→ WHAT THE TASK ASKS
Rewrite the material below with "Style sheet entry" changed to "Formatting rule" everywhere and every other line left unchanged. Leave the pictures out.

Data items:

╔══

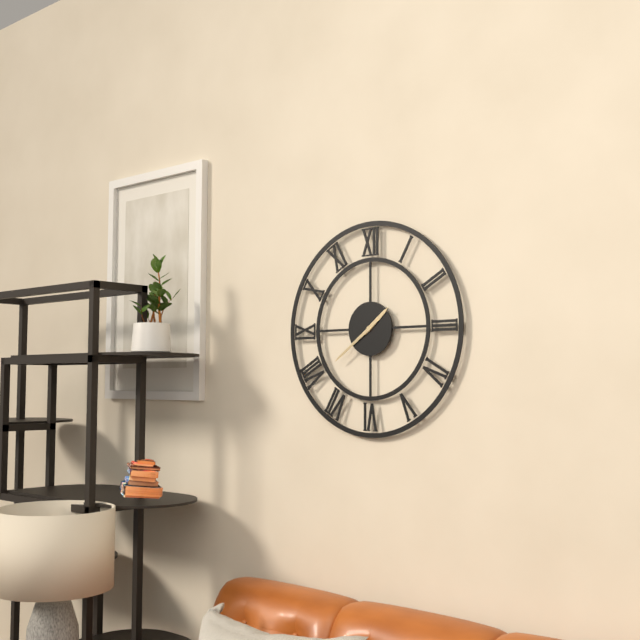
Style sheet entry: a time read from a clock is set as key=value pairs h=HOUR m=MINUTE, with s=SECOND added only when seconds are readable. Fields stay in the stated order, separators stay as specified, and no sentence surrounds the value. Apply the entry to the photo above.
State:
h=1 m=39
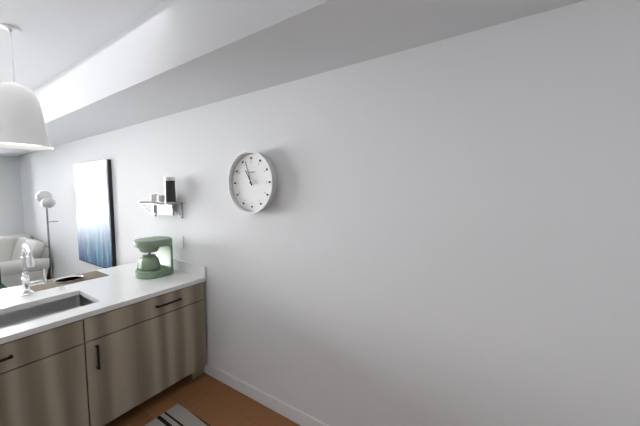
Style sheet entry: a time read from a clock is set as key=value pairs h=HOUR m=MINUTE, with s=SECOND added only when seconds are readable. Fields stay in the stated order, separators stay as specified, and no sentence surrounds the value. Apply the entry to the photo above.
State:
h=10 m=57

╚══

→ WORKED ANSWER
Formatting rule: a time read from a clock is set as key=value pairs h=HOUR m=MINUTE, with s=SECOND added only when seconds are readable. Fields stay in the stated order, separators stay as specified, and no sentence surrounds the value. Apply the entry to the photo above.
State:
h=1 m=39
Formatting rule: a time read from a clock is set as key=value pairs h=HOUR m=MINUTE, with s=SECOND added only when seconds are readable. Fields stay in the stated order, separators stay as specified, and no sentence surrounds the value. Apply the entry to the photo above.
State:
h=10 m=57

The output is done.